▶ _RECORDS FOR THE EXERCISE_:
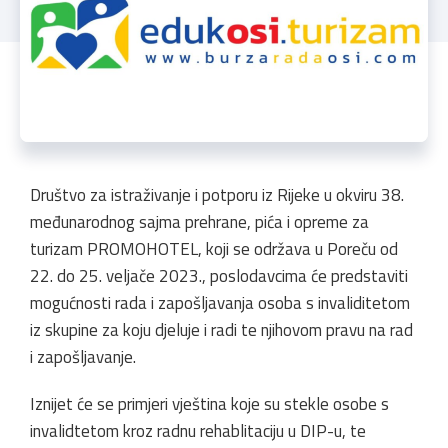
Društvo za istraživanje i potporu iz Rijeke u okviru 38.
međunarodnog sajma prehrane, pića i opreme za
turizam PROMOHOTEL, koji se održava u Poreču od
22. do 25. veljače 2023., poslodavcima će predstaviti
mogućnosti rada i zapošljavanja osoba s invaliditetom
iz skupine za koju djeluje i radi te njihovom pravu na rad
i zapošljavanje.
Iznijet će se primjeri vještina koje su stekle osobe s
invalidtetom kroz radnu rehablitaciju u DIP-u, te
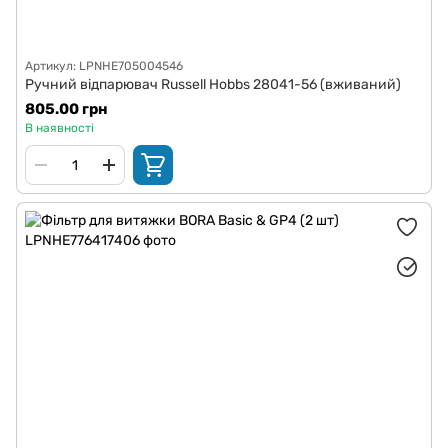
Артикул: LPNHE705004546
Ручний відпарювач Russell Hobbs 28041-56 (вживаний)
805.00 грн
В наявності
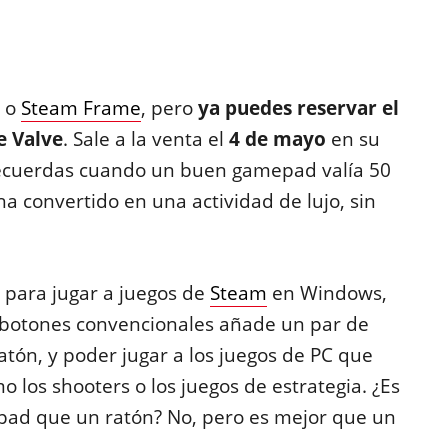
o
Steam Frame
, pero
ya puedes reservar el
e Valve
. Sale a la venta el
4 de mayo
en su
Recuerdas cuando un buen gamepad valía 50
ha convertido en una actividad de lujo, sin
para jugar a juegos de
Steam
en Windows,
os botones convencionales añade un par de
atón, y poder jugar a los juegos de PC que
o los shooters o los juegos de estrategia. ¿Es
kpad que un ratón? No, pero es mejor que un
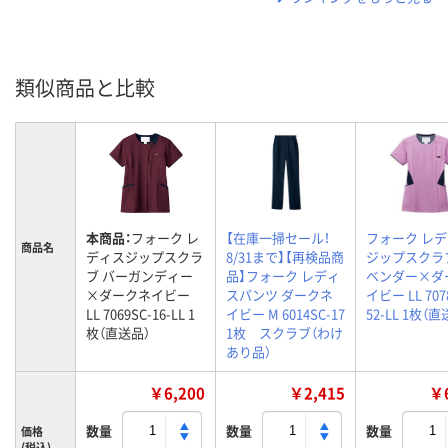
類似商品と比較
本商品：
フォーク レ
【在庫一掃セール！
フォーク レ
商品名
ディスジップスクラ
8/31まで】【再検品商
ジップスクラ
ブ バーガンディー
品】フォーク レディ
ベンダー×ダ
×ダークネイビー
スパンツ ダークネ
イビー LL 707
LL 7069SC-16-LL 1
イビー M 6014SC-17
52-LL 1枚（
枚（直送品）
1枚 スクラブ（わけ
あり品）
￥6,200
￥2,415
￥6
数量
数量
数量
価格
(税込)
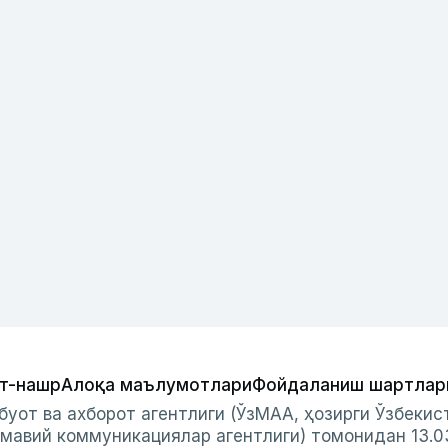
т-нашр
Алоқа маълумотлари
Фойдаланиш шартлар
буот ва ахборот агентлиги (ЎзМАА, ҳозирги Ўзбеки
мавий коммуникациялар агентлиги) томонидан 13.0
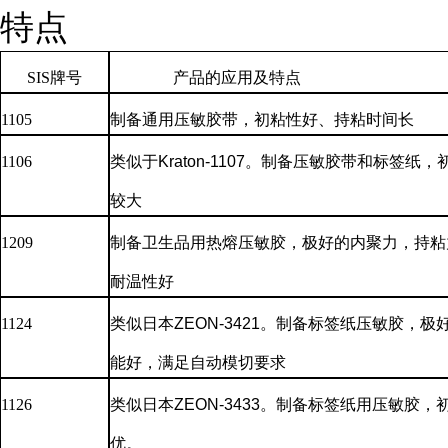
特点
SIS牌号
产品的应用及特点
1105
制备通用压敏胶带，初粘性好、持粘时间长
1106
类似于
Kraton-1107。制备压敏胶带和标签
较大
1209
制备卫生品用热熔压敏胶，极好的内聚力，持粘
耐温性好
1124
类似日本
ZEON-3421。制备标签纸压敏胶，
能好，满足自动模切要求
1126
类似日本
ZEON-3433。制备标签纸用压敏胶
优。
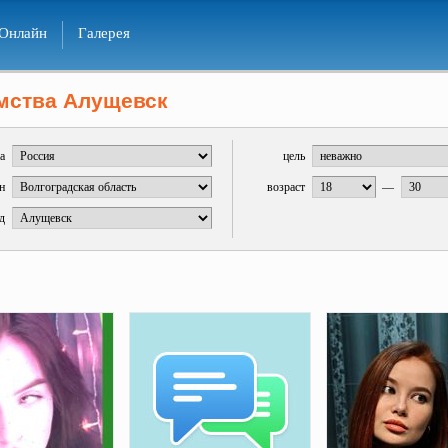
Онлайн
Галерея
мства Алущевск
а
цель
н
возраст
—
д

▶ _THE TASK_: Print everything in the material from the line containing "Артикул: LPNHE705004546" down to the line containing "мавий коммуникациялар агентлиги)", including both of those lines. Leave the pictures out of the answer.

▶ _REPLY_:
Артикул: LPNHE705004546
Ручний відпарювач Russell Hobbs 28041-56 (вживаний)
805.00 грн
В наявності
o
Steam Frame
, pero
ya puedes reservar el
e Valve
. Sale a la venta el
4 de mayo
en su
Recuerdas cuando un buen gamepad valía 50
ha convertido en una actividad de lujo, sin
para jugar a juegos de
Steam
en Windows,
os botones convencionales añade un par de
atón, y poder jugar a los juegos de PC que
o los shooters o los juegos de estrategia. ¿Es
kpad que un ratón? No, pero es mejor que un
類似商品と比較
本商品：
フォーク レ
【在庫一掃セール！
フォーク レ
商品名
ディスジップスクラ
8/31まで】【再検品商
ジップスクラ
ブ バーガンディー
品】フォーク レディ
ベンダー×ダ
×ダークネイビー
スパンツ ダークネ
イビー LL 707
LL 7069SC-16-LL 1
イビー M 6014SC-17
52-LL 1枚（
枚（直送品）
1枚 スクラブ（わけ
あり品）
￥6,200
￥2,415
￥6
数量
数量
数量
価格
(税込)
т-нашр
Алоқа маълумотлари
Фойдаланиш шартлар
буот ва ахборот агентлиги (ЎзМАА, ҳозирги Ўзбеки
мавий коммуникациялар агентлиги) томонидан 13.0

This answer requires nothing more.